Records excerpted from a collection:
══════════

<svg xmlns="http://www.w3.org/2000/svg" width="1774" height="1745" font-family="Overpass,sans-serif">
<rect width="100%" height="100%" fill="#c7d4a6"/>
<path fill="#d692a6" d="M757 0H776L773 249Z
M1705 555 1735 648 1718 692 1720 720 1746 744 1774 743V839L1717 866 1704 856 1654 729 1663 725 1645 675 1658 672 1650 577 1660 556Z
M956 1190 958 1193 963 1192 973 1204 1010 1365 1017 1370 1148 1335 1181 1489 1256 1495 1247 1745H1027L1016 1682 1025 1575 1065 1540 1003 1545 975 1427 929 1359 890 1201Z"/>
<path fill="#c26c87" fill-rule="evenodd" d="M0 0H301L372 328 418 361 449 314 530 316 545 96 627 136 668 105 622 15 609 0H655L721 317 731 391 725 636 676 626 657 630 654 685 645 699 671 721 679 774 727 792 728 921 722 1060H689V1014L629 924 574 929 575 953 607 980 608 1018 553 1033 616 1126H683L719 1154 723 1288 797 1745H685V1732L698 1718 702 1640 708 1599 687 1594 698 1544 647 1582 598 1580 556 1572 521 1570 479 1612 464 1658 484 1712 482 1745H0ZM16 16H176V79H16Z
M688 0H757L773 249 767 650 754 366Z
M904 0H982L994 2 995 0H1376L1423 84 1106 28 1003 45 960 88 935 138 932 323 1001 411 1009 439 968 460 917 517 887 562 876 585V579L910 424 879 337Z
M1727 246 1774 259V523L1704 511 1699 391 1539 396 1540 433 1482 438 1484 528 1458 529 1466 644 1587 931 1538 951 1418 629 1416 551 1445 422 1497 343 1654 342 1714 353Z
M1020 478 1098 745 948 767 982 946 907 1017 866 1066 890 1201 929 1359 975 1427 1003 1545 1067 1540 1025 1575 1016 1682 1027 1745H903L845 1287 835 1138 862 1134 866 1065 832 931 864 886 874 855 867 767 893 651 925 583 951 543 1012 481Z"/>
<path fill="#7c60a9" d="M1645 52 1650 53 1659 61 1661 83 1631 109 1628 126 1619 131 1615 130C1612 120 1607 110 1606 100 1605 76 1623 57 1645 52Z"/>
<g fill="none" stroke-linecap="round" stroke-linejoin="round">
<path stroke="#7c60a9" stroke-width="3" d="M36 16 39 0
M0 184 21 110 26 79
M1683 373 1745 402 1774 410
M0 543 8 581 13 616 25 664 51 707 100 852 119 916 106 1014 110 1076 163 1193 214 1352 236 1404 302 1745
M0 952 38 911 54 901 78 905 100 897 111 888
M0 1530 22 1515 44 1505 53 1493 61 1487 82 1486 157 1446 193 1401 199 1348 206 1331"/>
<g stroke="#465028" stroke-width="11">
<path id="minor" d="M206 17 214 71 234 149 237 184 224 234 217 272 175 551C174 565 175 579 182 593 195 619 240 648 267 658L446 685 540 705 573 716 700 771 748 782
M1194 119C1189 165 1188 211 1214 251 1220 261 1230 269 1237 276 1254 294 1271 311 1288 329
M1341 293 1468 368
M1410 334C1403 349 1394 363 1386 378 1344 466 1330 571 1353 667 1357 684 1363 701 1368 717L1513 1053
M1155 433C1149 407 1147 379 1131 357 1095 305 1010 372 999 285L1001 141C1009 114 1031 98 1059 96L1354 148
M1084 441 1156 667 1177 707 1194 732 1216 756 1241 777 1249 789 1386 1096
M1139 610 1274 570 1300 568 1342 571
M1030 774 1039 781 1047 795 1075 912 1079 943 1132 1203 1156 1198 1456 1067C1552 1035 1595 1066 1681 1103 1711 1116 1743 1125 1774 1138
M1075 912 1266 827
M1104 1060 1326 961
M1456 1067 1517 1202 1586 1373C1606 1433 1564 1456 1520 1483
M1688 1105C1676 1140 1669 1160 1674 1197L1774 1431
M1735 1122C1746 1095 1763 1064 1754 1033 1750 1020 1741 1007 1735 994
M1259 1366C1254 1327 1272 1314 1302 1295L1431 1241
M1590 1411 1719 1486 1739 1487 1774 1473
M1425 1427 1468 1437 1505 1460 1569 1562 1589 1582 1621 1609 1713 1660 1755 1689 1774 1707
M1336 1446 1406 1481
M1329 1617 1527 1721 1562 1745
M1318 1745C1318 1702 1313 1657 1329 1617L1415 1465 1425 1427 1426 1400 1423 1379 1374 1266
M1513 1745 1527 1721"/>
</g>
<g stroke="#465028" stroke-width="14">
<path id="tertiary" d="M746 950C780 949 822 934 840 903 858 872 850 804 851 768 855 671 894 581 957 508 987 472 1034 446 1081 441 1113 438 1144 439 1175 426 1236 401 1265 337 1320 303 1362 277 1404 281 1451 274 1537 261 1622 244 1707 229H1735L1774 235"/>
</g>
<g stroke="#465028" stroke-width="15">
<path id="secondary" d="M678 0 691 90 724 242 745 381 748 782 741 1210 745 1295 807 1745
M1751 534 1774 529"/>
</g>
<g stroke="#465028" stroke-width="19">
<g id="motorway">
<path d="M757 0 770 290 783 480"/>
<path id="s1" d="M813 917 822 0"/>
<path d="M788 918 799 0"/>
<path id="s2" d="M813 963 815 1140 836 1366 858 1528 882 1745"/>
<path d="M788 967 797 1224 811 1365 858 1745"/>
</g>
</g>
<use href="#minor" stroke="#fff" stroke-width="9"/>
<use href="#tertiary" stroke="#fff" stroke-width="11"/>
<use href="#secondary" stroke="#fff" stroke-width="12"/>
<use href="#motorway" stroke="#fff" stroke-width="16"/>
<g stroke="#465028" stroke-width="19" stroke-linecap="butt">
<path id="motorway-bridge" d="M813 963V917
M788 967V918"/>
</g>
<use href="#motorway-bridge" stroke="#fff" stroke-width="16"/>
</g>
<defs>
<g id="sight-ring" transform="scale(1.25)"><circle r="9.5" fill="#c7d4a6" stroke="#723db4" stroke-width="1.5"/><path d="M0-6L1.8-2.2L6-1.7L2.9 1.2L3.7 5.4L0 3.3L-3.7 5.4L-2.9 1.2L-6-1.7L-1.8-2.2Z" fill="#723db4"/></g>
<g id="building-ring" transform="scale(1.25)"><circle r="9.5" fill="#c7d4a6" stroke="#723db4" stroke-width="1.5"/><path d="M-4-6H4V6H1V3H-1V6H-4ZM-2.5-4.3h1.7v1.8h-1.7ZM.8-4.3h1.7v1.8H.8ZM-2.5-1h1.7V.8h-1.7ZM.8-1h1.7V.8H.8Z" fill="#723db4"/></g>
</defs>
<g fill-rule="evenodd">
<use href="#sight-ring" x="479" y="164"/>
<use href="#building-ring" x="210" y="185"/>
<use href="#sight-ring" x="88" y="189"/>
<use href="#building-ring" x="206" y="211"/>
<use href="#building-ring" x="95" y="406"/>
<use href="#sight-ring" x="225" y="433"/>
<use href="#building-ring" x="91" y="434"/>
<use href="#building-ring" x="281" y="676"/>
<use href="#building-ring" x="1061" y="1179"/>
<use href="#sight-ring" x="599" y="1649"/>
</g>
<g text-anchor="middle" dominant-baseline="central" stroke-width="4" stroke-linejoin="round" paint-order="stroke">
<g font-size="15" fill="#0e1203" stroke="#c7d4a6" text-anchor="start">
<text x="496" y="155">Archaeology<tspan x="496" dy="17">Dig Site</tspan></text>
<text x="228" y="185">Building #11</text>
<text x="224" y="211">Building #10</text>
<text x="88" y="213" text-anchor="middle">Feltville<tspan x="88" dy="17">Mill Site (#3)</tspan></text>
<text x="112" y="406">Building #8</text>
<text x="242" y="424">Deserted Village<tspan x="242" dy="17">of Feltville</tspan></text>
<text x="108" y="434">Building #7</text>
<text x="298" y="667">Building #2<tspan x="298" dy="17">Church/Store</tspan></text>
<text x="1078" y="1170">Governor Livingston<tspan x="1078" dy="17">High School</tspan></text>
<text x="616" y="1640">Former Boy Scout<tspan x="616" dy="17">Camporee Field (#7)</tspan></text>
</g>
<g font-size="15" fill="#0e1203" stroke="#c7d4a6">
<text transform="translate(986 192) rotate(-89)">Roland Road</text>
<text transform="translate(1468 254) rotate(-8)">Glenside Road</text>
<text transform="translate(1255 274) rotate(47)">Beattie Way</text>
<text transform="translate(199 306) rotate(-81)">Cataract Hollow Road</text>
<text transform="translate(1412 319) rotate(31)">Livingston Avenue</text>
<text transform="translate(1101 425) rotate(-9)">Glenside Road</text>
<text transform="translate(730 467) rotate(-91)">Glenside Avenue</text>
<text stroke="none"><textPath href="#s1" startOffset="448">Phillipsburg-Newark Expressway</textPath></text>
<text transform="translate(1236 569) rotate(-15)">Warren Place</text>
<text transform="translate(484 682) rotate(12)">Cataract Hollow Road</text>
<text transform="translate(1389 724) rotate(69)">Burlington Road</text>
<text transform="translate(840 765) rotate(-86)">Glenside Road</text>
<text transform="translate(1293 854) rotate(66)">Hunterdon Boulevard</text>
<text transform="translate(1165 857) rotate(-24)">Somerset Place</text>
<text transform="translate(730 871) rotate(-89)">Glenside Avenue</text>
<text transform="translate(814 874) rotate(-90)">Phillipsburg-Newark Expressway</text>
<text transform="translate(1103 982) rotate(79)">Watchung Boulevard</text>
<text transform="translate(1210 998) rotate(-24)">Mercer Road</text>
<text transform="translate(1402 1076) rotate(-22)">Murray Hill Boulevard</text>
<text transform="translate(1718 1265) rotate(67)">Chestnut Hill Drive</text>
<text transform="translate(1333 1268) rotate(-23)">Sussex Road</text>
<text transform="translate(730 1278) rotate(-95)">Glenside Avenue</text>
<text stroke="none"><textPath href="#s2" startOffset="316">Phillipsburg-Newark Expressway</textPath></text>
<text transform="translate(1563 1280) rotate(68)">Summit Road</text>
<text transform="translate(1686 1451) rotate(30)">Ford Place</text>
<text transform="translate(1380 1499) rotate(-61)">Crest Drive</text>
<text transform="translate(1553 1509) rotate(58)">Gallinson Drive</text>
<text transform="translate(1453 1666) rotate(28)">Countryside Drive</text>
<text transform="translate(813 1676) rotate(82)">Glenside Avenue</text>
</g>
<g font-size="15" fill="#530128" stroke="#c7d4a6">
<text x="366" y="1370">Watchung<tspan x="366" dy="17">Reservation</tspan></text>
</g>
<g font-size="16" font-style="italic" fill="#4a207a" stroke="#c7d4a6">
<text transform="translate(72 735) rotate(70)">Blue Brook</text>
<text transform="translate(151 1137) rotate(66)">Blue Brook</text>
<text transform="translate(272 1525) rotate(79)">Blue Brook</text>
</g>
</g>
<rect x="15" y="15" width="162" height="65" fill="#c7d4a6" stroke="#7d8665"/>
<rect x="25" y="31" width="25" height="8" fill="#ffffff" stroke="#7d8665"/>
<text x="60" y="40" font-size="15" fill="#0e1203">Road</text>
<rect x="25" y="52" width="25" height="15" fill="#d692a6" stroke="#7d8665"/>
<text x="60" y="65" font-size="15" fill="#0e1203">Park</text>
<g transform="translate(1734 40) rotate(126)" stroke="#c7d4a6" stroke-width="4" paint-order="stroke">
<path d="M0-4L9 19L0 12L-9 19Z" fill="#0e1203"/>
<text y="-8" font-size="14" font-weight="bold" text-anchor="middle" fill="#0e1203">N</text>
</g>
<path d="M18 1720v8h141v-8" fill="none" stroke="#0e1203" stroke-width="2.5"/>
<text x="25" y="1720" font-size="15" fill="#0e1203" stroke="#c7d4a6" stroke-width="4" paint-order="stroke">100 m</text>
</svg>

══════════

### Problem requirements
If a line in the records above contains the word "round", copy it.

### Your response
<g fill="none" stroke-linecap="round" stroke-linejoin="round">
<g text-anchor="middle" dominant-baseline="central" stroke-width="4" stroke-linejoin="round" paint-order="stroke">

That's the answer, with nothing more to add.